The Swiss stock exchange has given up on its New Market, three years after it set up the alternative exchange for promising new firms.
The Swiss bourse says it will no longer actively seek listings for the New Market, which has failed to bring any new firms on board since 2000, the year after it was set up. All marketing and communications activities have been suspended.
"The market is very bad right now and there is no hope that we will see further initial public offerings in the next few months," Leo Hug, spokesman for the Swiss stock exchange told swissinfo.
Analysts say the SWX is effectively allowing the alternative market to die a slow death, in the face of collapsing share prices on the world's major bourses. Recent efforts by the SWX to persuade companies in Switzerland and abroad to list on the New Market have proved futile.
"We had talks with the companies listed on the New Market and we had the impression that some were thinking of moving to other exchanges. Therefore it didn't make sense to go on with our marketing activities," Hug said.
The 15 firms quoted on the New Market - seven of which are foreign - are expected to seek to move their listings to the main exchange.
The SWX accompanied the move with an announcement that it intended to overhaul all of its share trading segments with the aim of "allocating the listed companies to special marketing segments".

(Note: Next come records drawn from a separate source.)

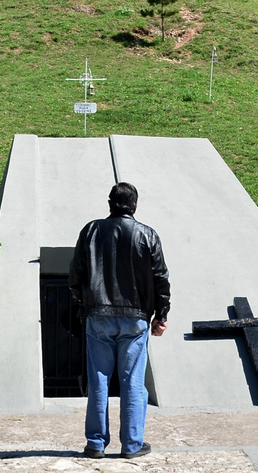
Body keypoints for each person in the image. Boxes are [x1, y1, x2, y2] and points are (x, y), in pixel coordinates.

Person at [69, 181, 170, 459]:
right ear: (135, 206)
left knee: (98, 380)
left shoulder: (90, 231)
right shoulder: (147, 234)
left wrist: (84, 305)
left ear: (110, 203)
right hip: (136, 318)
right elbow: (161, 279)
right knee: (133, 382)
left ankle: (96, 444)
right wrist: (161, 316)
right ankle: (132, 444)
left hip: (97, 316)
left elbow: (75, 277)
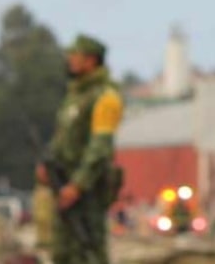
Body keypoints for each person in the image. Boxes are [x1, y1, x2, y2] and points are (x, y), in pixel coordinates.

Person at [38, 34, 124, 264]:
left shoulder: (106, 97)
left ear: (91, 60)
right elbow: (63, 137)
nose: (70, 60)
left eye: (75, 55)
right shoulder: (74, 96)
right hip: (63, 184)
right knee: (63, 252)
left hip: (88, 190)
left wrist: (78, 185)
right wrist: (48, 166)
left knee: (88, 250)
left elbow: (100, 146)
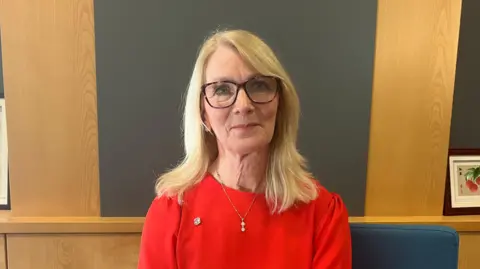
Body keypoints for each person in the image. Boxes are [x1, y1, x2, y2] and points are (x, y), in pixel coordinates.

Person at [137, 29, 352, 269]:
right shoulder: (170, 213)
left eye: (259, 85)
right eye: (222, 89)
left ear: (280, 104)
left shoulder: (322, 213)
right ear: (203, 113)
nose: (243, 105)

It added that the determining factor in deciding where to place a particular firm would not, as in the past, be decided by regulatory differences, "but instead other criteria such as industry grouping and performance".
The New Market was launched to great fanfare in 1999 as an alternative to Germany's Neuer Markt and the US's Nasdaq. The aim was to provide new Swiss firms with access to the capital market, and to encourage promising foreign firms to list in Zurich.
The New Market managed to attract a total of 17 firms, one of which - Miracle - went bust and the other, Card Guard, was moved to a different trading segment.
The SWX was cheered by the performance of its pan-European blue chip platform, Virt-x, which turned a profit for the first time since it was set up a year ago.
Virt-x was created last year by the merger of the Swiss exchange's blue chip segment and the loss-making British exchange, Tradepoint. Swiss blue chips account for seven per cent of European blue chip trading.
The platform turned a profit of £2.56 million (SFr5.9 million) in the first half compared with a loss of £4.2 million for the second half of 2001.
It narrowly failed to reach its first year target to win ten per cent of trade in Europe's top 600 stocks but secured a 9.2 per cent market share in the second quarter.